Concluderend kunnen we stellen dat juridische dienstverlening dus volgens dit ‘customer dominant service’-perspectief veel meer is dan de juridische oplossing bieden. Daarnaast past bij dienstverlening volgens dit nieuwe paradigma een gerichtheid op het optimaliseren van het leven van cliënten, en dus aandacht voor preventie, door services te bieden die cliënten helpen juridische problemen te voorkomen.

Auteurs
Dr. Esther Verboon is directeur van het Instituut voor Recht en onderzoeker bij Hogeschool Utrecht. Dr. Gerrita van der Veen is directeur kenniscentrum De economisch sterke en creatieve stad en lector Marketing, Marktonderzoek en Innovatie bij Hogeschool Utrecht.

 

  1. Voor beschrijving van het ‘goods-dominant sevice’-marketingperspectief zie o.a.

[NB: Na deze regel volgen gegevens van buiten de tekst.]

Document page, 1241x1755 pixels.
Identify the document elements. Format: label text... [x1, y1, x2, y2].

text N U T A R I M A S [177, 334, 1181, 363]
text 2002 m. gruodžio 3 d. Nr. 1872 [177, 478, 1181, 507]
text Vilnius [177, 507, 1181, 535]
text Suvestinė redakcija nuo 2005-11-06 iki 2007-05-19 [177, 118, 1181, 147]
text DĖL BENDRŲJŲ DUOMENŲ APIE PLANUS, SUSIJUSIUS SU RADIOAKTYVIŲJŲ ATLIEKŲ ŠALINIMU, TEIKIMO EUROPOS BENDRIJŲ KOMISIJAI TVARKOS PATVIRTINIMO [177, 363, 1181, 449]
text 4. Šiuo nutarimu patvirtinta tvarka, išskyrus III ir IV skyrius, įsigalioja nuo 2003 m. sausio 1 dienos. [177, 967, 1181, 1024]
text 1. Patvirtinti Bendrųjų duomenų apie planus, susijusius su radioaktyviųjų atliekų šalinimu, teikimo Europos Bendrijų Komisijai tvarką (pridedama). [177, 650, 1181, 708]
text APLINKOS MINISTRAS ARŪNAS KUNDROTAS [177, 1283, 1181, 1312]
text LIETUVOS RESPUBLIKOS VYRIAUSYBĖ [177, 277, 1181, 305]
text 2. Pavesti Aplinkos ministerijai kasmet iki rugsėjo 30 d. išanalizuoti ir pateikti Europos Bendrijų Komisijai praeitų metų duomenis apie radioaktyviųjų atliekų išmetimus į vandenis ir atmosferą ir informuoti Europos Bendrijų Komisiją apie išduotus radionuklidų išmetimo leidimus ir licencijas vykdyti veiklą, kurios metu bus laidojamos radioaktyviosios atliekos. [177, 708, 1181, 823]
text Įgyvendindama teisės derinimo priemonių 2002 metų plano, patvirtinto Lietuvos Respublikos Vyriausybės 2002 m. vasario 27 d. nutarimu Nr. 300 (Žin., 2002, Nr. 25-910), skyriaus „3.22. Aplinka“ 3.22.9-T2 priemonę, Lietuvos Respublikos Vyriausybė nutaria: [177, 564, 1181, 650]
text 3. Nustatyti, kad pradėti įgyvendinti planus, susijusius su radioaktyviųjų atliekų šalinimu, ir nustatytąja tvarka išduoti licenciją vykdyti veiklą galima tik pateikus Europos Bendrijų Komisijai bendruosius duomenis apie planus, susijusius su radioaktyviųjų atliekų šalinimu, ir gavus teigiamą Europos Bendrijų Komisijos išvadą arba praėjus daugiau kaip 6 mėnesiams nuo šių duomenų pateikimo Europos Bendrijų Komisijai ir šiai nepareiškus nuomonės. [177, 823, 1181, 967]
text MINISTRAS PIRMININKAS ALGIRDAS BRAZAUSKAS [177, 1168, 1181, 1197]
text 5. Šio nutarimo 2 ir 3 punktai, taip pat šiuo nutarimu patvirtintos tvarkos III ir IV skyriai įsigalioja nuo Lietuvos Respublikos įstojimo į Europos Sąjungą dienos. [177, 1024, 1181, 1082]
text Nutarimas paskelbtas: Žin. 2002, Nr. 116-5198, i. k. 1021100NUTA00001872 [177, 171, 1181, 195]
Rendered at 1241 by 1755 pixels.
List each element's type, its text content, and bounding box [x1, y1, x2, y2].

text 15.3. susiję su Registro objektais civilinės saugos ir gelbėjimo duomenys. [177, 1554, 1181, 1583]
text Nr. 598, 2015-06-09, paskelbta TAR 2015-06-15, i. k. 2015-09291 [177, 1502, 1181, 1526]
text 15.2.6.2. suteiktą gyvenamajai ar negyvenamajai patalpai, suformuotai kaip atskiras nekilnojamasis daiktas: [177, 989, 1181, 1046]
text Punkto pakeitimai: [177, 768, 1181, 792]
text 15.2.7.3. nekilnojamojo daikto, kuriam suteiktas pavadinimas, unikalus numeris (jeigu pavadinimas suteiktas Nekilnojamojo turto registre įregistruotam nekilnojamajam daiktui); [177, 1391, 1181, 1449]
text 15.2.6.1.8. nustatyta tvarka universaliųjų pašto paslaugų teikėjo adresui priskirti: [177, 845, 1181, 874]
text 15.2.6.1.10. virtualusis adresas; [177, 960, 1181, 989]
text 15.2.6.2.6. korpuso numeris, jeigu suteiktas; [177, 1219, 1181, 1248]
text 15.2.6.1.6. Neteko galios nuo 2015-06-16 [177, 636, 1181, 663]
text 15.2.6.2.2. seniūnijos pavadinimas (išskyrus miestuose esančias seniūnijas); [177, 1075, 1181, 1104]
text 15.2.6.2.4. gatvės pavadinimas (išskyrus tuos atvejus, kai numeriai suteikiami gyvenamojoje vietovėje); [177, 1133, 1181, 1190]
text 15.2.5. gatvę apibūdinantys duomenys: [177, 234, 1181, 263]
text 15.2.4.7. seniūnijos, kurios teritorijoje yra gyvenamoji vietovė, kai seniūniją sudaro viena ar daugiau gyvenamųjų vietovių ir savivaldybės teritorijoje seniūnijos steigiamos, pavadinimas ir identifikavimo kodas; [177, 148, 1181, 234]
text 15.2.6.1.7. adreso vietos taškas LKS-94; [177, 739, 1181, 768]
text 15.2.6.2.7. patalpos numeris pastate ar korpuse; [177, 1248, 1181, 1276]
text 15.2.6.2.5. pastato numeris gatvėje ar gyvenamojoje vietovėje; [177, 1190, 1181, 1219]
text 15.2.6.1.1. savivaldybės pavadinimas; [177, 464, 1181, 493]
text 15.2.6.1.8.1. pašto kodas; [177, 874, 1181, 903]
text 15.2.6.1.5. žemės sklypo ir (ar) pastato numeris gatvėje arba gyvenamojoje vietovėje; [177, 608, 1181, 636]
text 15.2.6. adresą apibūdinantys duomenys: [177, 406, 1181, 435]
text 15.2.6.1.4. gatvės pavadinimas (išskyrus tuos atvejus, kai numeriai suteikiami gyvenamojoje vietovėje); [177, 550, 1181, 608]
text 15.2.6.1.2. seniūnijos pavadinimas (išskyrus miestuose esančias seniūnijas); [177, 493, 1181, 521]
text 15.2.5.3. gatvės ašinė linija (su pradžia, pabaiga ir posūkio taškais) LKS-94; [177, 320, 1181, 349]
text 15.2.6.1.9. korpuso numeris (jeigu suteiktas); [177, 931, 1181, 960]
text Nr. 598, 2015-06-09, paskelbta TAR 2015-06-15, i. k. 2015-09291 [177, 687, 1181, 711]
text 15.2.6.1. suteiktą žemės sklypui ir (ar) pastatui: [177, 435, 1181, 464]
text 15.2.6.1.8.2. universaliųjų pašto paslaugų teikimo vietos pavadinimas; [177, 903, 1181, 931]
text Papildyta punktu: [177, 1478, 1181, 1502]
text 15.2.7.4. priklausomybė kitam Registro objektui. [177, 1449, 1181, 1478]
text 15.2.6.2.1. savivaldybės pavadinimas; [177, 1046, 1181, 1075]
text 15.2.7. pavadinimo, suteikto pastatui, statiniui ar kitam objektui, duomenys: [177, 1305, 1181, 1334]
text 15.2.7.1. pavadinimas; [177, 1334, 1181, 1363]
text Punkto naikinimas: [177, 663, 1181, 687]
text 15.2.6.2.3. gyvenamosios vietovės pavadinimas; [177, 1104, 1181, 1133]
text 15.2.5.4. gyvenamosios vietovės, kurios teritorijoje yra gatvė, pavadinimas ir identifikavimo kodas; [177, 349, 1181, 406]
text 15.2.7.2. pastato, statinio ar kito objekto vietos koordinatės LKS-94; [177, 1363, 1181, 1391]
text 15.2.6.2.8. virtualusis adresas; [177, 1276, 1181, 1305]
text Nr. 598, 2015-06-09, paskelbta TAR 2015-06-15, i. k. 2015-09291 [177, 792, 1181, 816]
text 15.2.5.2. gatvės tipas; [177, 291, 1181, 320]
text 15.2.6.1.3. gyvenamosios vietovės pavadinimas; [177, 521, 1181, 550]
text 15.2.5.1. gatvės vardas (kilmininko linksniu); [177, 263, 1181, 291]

Vargo, S.L., & Lusch, R.F. (2004), 'Evolving to a new dominant logic for marketing', Journal of Marketing, 68(1), 1 – 17.
  2. Verboon, E.M. (2017), De cliënt in beeld; een onderzoek naar loyaliteit van mkb-cliënten in de advocatuur, Academisch proefschrift.
  3. Mensch, J. (2017) Elta Legal tech conference: “legal tech is not about lawyers”. Zie hiervoor http://www.advocatie.nl/elta-legal-techconference-legal-tech-not-about-lawyers.
  4. O.a. Prahalad, C.K. & Ramaswamy, V.(2004), De toekomst van concurrentie. Waarde creëren samen met de klant, Amsterdam: Uitgeverij Business Contact.
  5. Christensen, C.M., Hall, T., Dillon, K., & Duncan, D.S. (2016), Competing against luck, New York: Harper Collins Publishers
  6. Voor beschrijving van het ‘customer dominant service’- marketingperspectief zie o.a. Heinonen, K., & Strandvik, T. (2015), 'Customer dominant logic: Foundations and implications', Journal of Services Marketing, 29 (6,7), 472 – 484.